- [Work request]: For the word "되었습니다", copy every line of the material that includes it.

- [Extracted entries]:
§ §

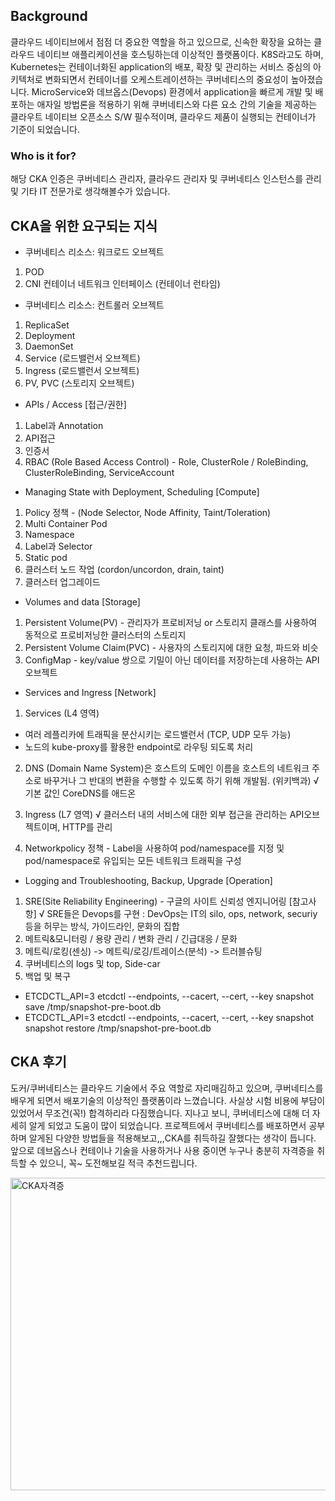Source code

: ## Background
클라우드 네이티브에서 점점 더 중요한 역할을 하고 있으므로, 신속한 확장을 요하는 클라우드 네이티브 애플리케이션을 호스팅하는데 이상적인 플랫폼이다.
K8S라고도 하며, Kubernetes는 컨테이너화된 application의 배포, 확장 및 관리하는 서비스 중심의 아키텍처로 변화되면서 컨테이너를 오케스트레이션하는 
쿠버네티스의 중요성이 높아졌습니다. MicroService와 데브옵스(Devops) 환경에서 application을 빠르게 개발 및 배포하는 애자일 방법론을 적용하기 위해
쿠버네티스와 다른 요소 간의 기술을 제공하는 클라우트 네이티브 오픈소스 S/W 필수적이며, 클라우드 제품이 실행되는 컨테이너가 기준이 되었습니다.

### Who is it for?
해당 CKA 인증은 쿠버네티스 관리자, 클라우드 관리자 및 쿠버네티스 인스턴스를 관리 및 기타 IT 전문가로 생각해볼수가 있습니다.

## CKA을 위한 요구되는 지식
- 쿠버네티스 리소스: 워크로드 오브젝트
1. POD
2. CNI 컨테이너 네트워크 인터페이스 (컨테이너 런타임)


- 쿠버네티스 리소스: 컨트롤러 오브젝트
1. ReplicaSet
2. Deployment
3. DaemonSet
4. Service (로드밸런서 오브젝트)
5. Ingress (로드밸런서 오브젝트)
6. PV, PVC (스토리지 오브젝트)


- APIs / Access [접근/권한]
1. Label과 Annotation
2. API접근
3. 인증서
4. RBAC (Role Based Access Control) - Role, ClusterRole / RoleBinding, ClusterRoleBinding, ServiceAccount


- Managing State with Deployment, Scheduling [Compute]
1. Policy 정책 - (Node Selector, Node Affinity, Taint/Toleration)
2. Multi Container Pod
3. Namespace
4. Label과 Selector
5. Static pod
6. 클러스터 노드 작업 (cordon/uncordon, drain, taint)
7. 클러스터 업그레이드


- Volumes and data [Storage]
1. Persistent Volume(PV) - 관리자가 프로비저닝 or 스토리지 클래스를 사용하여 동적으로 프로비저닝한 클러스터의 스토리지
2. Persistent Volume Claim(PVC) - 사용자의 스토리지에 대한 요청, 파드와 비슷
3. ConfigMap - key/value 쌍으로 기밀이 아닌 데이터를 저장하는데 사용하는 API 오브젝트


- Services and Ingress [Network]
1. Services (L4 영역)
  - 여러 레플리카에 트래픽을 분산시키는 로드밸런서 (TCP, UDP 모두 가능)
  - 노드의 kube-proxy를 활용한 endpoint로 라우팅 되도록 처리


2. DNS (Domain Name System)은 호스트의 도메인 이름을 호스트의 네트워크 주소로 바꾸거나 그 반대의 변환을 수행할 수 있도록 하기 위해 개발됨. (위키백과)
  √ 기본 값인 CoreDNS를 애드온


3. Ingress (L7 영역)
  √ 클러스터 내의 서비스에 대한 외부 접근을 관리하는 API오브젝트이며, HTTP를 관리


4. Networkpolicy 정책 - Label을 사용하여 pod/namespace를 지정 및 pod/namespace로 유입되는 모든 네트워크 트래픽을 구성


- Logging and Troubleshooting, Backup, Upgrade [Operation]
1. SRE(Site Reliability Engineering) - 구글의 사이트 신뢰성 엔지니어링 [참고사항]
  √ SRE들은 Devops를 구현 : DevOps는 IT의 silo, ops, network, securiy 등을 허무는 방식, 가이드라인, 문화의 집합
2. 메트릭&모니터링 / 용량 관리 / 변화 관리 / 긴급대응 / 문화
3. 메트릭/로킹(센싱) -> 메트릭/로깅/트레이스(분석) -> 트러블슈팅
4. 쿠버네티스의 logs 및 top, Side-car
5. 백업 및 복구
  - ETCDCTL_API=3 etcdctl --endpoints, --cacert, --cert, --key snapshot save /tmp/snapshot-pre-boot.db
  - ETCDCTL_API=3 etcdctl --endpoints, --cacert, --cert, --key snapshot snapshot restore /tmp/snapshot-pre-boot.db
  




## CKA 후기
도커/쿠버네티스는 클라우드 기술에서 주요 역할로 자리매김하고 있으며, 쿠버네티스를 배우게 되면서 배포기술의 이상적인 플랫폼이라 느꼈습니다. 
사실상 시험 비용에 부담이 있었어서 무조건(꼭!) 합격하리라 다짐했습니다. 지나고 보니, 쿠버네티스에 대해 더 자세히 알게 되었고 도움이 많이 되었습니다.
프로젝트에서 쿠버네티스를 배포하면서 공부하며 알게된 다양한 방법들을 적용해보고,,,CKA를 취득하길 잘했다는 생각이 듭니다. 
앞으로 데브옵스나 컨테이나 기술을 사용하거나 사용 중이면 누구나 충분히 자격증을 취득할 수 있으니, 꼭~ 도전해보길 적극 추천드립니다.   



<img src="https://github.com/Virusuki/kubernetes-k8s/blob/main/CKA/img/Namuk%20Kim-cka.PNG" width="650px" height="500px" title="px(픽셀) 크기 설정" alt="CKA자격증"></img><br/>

§ §

- [Answer to the problem]:
쿠버네티스와 다른 요소 간의 기술을 제공하는 클라우트 네이티브 오픈소스 S/W 필수적이며, 클라우드 제품이 실행되는 컨테이너가 기준이 되었습니다.
사실상 시험 비용에 부담이 있었어서 무조건(꼭!) 합격하리라 다짐했습니다. 지나고 보니, 쿠버네티스에 대해 더 자세히 알게 되었고 도움이 많이 되었습니다.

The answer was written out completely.